→ QUESTIONS
[1] Translate this sentence from the SummaryStatistics class documentation into Spanish: "The types of the fields, combined with the DetailLevel determine the set of metrics that are calculated."
[2] Output the part of the SummaryStatistics class documentation from "Returns an output" up to and including "l detailLevel)", copied word for word.
---------- SELECTED PASSAGE ----------
Class SummaryStatistics

All Implemented Interfaces:
LogicalOperator, RecordSinkOperator, SinkOperator<RecordPort>

public final class SummaryStatistics extends CompositeOperator implements RecordSinkOperator
Discovers various metrics of an input dataset, based on the configured detail level. The types of the fields, combined with the DetailLevel determine the set of metrics that are calculated.
See Also:
  • Constructor Details

    • SummaryStatistics

      public SummaryStatistics()
      Discover summary statistics. By default we discover singlePass statistics; configure detailLevel to provide more or less detail.
  • Method Details

    • getInput

      public RecordPort getInput()
      Returns an input port for the input dataset. This dataset is used to build the summary model.
      Specified by:
      getInput in interface RecordSinkOperator
      Specified by:
      getInput in interface SinkOperator<RecordPort>
      Returns:
      an input port for the input dataset
    • getOutput

      public PMMLPort getOutput()
      Returns an output port that will produce a PMMLSummaryStatisticsModel.
      Returns:
      an output port that will produce a PMMLSummaryStatisticsModel.
    • getDetailLevel

      public DetailLevel getDetailLevel()
      Returns the detail level that we use to compute statistics. The default value is DetailLevel.SINGLE_PASS_ONLY.
      Returns:
      the detail level
    • setDetailLevel

      public void setDetailLevel(DetailLevel detailLevel)
      Sets the detail level that we use to compute statistics. The default value is DetailLevel.SINGLE_PASS_ONLY.
      Parameters:
      detailLevel - the detail level
    • getShowTopHowMany

      public int getShowTopHowMany()
      Provides a cap on the number of valueCounts to calculate. The default is 25. Memory usage is proportional to the number of distinct values; thus only the top n values are calculated in order to avoid excessive memory consumption in the event that the number of distinct values for a given field is large. This setting is ignored if detail level is not DetailLevel.MULTI_PASS.
      Returns:
      the cap the number of valueCounts to calculate.
    • setShowTopHowMany

      public void setShowTopHowMany(int showTopHowMany)
      Sets a cap on the number of valueCounts to calculate. The default is 25. Memory usage is proportional to the number of distinct values; thus only the top n values are calculated in order to avoid excessive memory consumption in the event that the number of distinct values for a given field is large. This setting is ignored if detail level is not DetailLevel.MULTI_PASS.
---------- ENTRIES SUPPLIED ----------
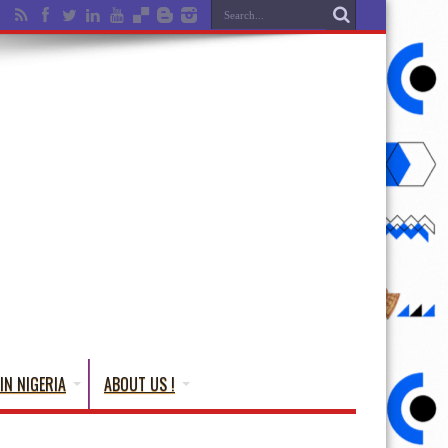
IN NIGERIA
ABOUT US !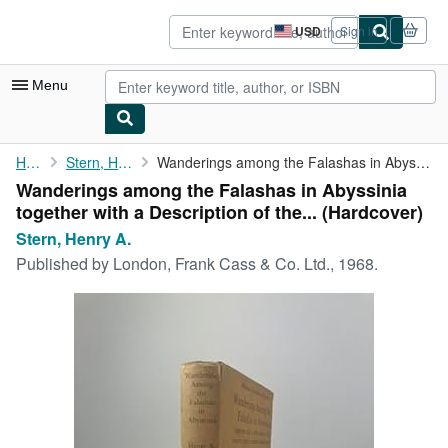
Skip to main content
AbeBooks.com
USD
Sign in
Site
shopping
preferences
Menu
My Account
Home
Stern, Henry A.
Wanderings among the Falashas in Abyssinia together with a ...
Wanderings among the Falashas in Abyssinia
My Purchases
together with a Description of the... (Hardcover)
Advanced Search
Stern, Henry A.
Published by
London, Frank Cass & Co. Ltd., 1968.
Browse Collections
Rare Books
Art & Collectibles
Textbooks
Sellers
Start Selling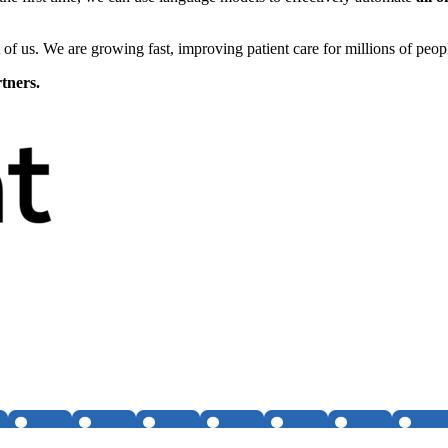
 of us. We are growing fast, improving patient care for millions of pe
tners.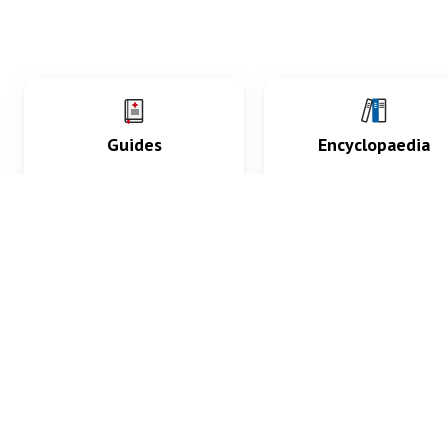
Guides
Encyclopaedia
Practice key history,
Delve into symptoms
exam, diagnostic and
signs, test findings, dr
procedural skills.
and diseases.
What med students are saying...
App Store
4.9
100 reviews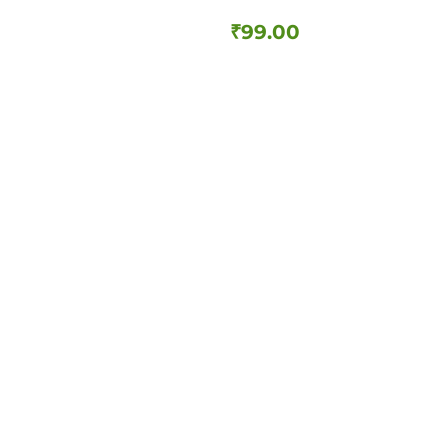
₹
99.00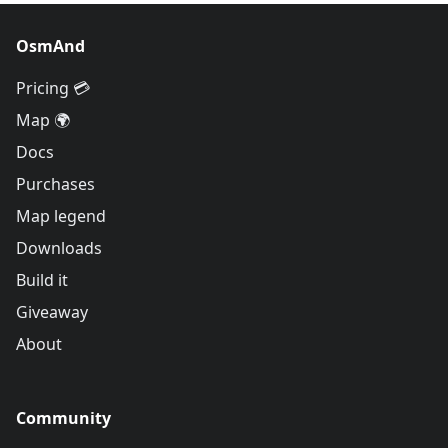
OsmAnd
Pricing 💳
Map 🌍
Docs
Purchases
Map legend
Downloads
Build it
Giveaway
About
Community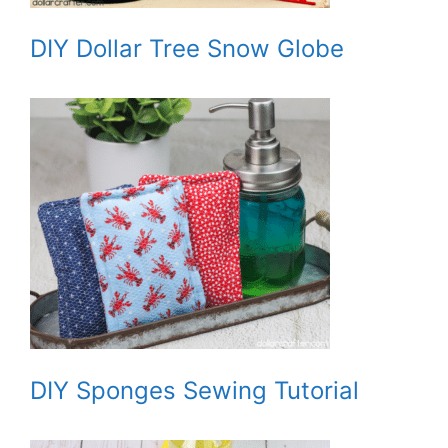
DIY Dollar Tree Snow Globe
DIY Sponges Sewing Tutorial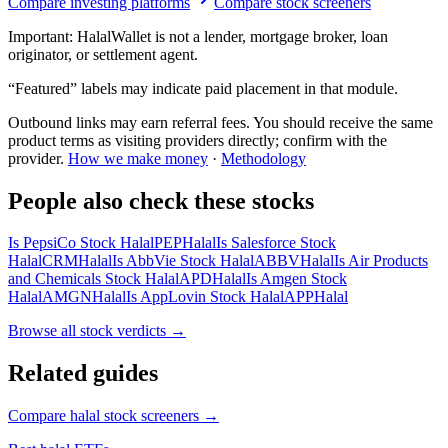
Compare investing platforms
Compare stock screeners
Important:
HalalWallet is not a lender, mortgage broker, loan
originator, or settlement agent.
“Featured” labels may indicate paid placement in that module.
Outbound links may earn referral fees. You should receive the same
product terms as visiting providers directly; confirm with the
provider.
How we make money
·
Methodology
People also check these stocks
Is PepsiCo Stock Halal
PEP
Halal
Is Salesforce Stock
Halal
CRM
Halal
Is AbbVie Stock Halal
ABBV
Halal
Is Air Products
and Chemicals Stock Halal
APD
Halal
Is Amgen Stock
Halal
AMGN
Halal
Is AppLovin Stock Halal
APP
Halal
Browse all
stock verdicts
→
Related guides
Compare halal stock screeners
→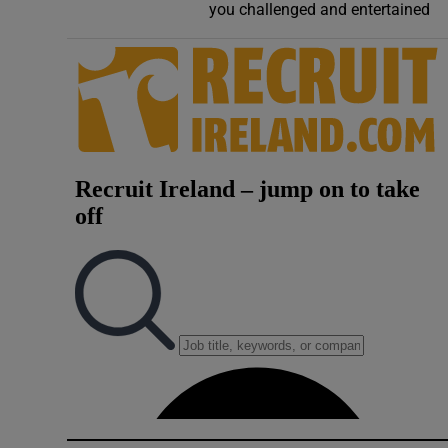
you challenged and entertained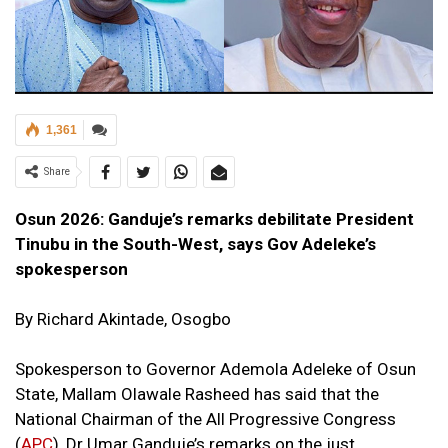
1,361
Share
Osun 2026: Ganduje’s remarks debilitate President
Tinubu in the South-West, says Gov Adeleke’s
spokesperson
By Richard Akintade, Osogbo
Spokesperson to Governor Ademola Adeleke of Osun
State, Mallam Olawale Rasheed has said that the
National Chairman of the All Progressive Congress
(
APC
), Dr Umar Ganduje’s remarks on the just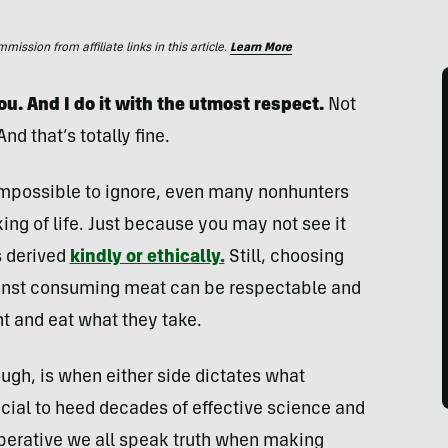
ssion from affiliate links in this article.
Learn More
you. And I do it with the utmost respect.
Not
nd that’s totally fine.
e impossible to ignore, even many nonhunters
ing of life. Just because you may not see it
s derived
kindly or ethically.
Still, choosing
gainst consuming meat can be respectable and
t and eat what they take.
ough, is when either side dictates what
ucial to heed decades of effective science and
mperative we all speak truth when making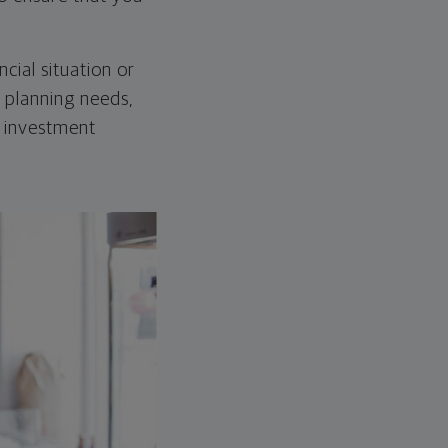
cial situation or
l planning needs,
d investment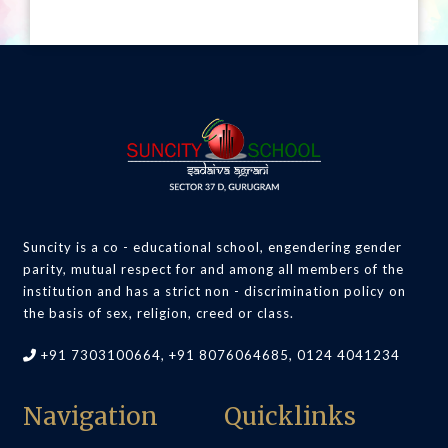
Suncity is a co - educational school, engendering gender
parity, mutual respect for and among all members of the
institution and has a strict non - discrimination policy on
the basis of sex, religion, creed or class.
+91 7303100664, +91 8076064685, 0124 4041234
Navigation
Quicklinks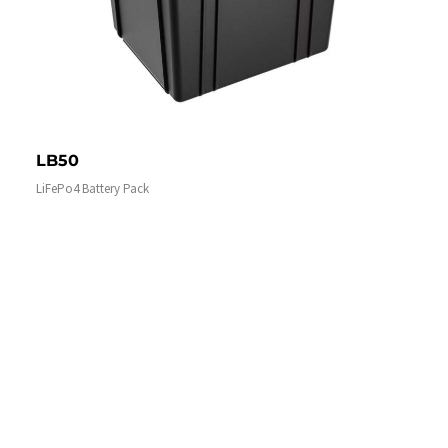
LB50
LiFePo4 Battery Pack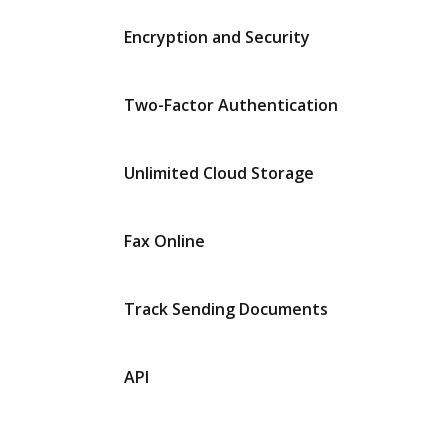
Encryption and Security
Two-Factor Authentication
Unlimited Cloud Storage
Fax Online
Track Sending Documents
API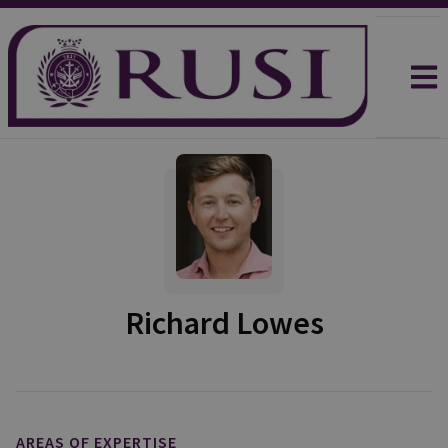
Richard Lowes
AREAS OF EXPERTISE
----------
→ SOLUTION LIST
[1] Los tipos de los campos, combinados con el DetailLevel, determinan el conjunto de métricas que se calculan.

[2]
Returns an output port that will produce a PMMLSummaryStatisticsModel.
      Returns:
      an output port that will produce a PMMLSummaryStatisticsModel.
    • getDetailLevel

      public DetailLevel getDetailLevel()
      Returns the detail level that we use to compute statistics. The default value is DetailLevel.SINGLE_PASS_ONLY.
      Returns:
      the detail level
    • setDetailLevel

      public void setDetailLevel(DetailLevel detailLevel)